▸ WHAT NEEDS TO BE DONE
Extract the text lines from every item below and reproduce them verbatim, excluding the pictures from the output.

▸ RECORDS TO PROCESS
■ ■ ■ ■

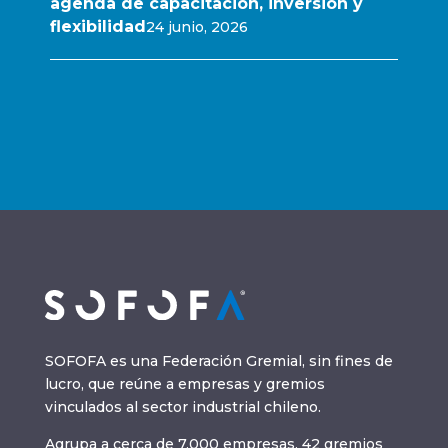
agenda de capacitación, inversión y
flexibilidad
24 junio, 2026
SOFOFA es una Federación Gremial, sin fines de
lucro, que reúne a empresas y gremios
vinculados al sector industrial chileno.
Agrupa a cerca de 7.000 empresas, 42 gremios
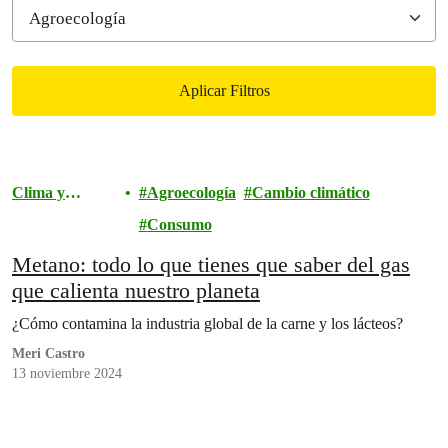
Aplicar Filtros
Filtered results
Clima y
Agroecología
Cambio climático
Energía
Consumo
Metano: todo lo que tienes que saber del gas
que calienta nuestro planeta
¿Cómo contamina la industria global de la carne y los lácteos?
Meri Castro
13 noviembre 2024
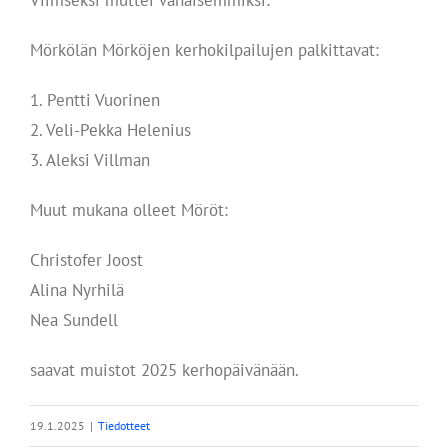
Viimseksi muttei vähäisemmiksi:
Mörkölän Mörköjen kerhokilpailujen palkittavat:
1. Pentti Vuorinen
2. Veli-Pekka Helenius
3. Aleksi Villman
Muut mukana olleet Möröt:
Christofer Joost
Alina Nyrhilä
Nea Sundell
saavat muistot 2025 kerhopäivänään.
19.1.2025
|
Tiedotteet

■ ■ ■ ■

▸ WRITTEN ANSWER
agenda de capacitación, inversión y
flexibilidad
24 junio, 2026
SOFOFA es una Federación Gremial, sin fines de
lucro, que reúne a empresas y gremios
vinculados al sector industrial chileno.
Agrupa a cerca de 7.000 empresas, 42 gremios
Aplicar Filtros
Filtered results
Clima y
Agroecología
Cambio climático
Energía
Consumo
Metano: todo lo que tienes que saber del gas
que calienta nuestro planeta
¿Cómo contamina la industria global de la carne y los lácteos?
Meri Castro
13 noviembre 2024
Viimseksi muttei vähäisemmiksi:
Mörkölän Mörköjen kerhokilpailujen palkittavat:
1. Pentti Vuorinen
2. Veli-Pekka Helenius
3. Aleksi Villman
Muut mukana olleet Möröt:
Christofer Joost
Alina Nyrhilä
Nea Sundell
saavat muistot 2025 kerhopäivänään.
19.1.2025
|
Tiedotteet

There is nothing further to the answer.